Milla's still great as the heartless assassin, and she looks fantastic (lots of shots where the camera slowly pans up her tight, sexy bod), but isn't very convincing with her human side. Better is Nick Chinlund (loved that guy in The Chronicles Of Riddick!) as the smug suit who orchestrates everything awful - the tone of his voice alone says it all. Much worse: Sebastien Andrieu, who's essentially to this movie what Shane Brolly was to Underworld, except he's French.

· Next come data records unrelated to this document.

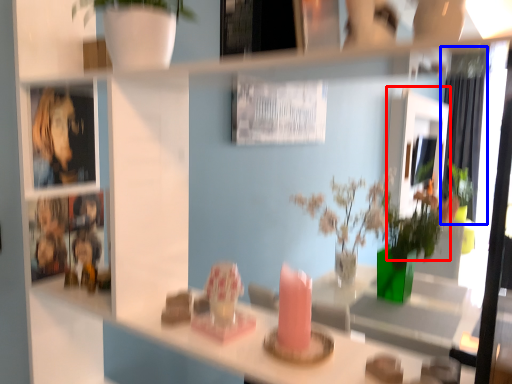
Question: Which object appears farthest to the camera in this image, mirror (highlighted by a red box) or curtain (highlighted by a blue box)?

Choices:
 (A) mirror
 (B) curtain

Answer: (B)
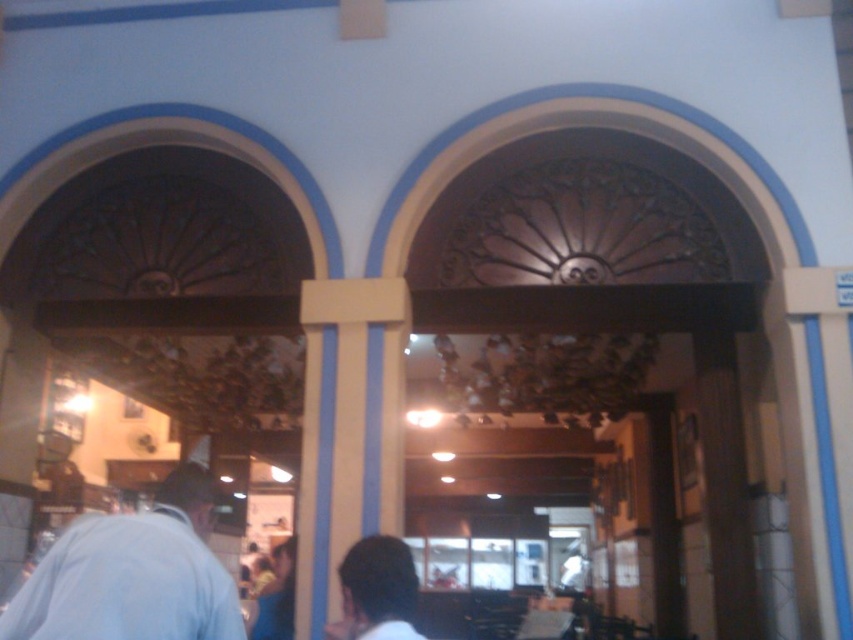
Question: Does light blue shirt at lower left appear on the right side of dark brown hair at lower center?

Choices:
 (A) no
 (B) yes

Answer: (A)

Question: Which of the following is the closest to the observer?

Choices:
 (A) dark brown hair at lower center
 (B) light blue shirt at lower left

Answer: (B)

Question: Is light blue shirt at lower left to the right of dark brown hair at lower center from the viewer's perspective?

Choices:
 (A) yes
 (B) no

Answer: (B)

Question: Does light blue shirt at lower left appear under dark brown hair at lower center?

Choices:
 (A) no
 (B) yes

Answer: (A)

Question: Which object is closer to the camera taking this photo?

Choices:
 (A) light blue shirt at lower left
 (B) dark brown hair at lower center

Answer: (A)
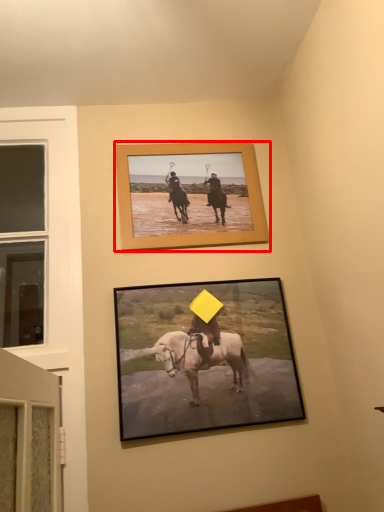
Question: From the image, what is the correct spatial relationship of picture frame (annotated by the red box) in relation to picture frame?

Choices:
 (A) left
 (B) right

Answer: (A)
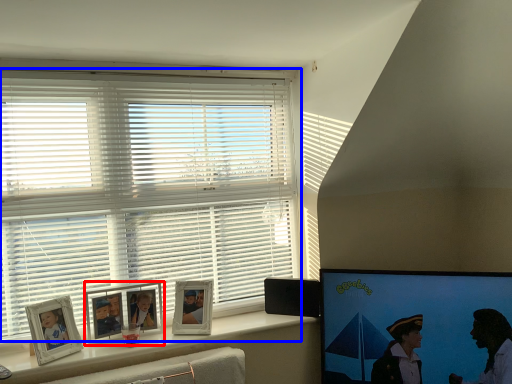
Question: Which object is closer to the camera taking this photo, picture frame (highlighted by a red box) or window blind (highlighted by a blue box)?

Choices:
 (A) picture frame
 (B) window blind

Answer: (B)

I think this is one of those "every set is a bluescreen" movies, where actors are usually shown in soft focus so their juxtaposition against it-had-to-be-CGI backgrounds wouldn't be too jarring. And that's probably the movie's most consistent success; not perfect (the warehouse-like field of boxes leading up to a cruciform compound is so low-res I'm still not sure those were supposed to be boxes), but there are a lot of snazzy cityscapes, buildings, and sci-fi tech chambers. Not all the art direction decisions are good ones (the biohazard symbol is architecturally employed to terribly impractical effect), but it Looks Cool, and Ultraviolet is, if nothing else, a Looks Cool movie.

The fights are plentiful and kinetic, a little more restrained and languid in editing than most of their kind (that is, a lengthy shot is about three seconds instead of one). Believable? Not for a second (the downing of a helicopter represents an apex of absurdity), but they're still, for lack of a better word, amusing - Milla's so ridiculously skilled at slaughtering anybody who dares face her (even Asians!) that the scenes don't pack much, uh, excitement. Also, while I initially didn't regard Ultraviolet's PG-13 rating as much of a disappointment or handicap, there is a hell of a lot of mayhem in this movie and it all turns out to be pretty bloodless - even the swordfight where everybody in the room is wearing white.

In the end, the heroine's altruism and maternal instincts are hard to believe, the logic of the story and setting is hard to understand, and the dialogue is...gah. ("Why, why, why?" "Isn't it obvious?" No!) Eye candy can take a movie so far, but it's gotta be of awesome quality to carry the show on its own. Milla with a sword is enough to get me to see just about anything, but it's not enough to get me to see it twice.

Love the vending-machine disposable paper cell phones though. "Brian," people keep asking me, "When are you going to get a cell phone?" That's when.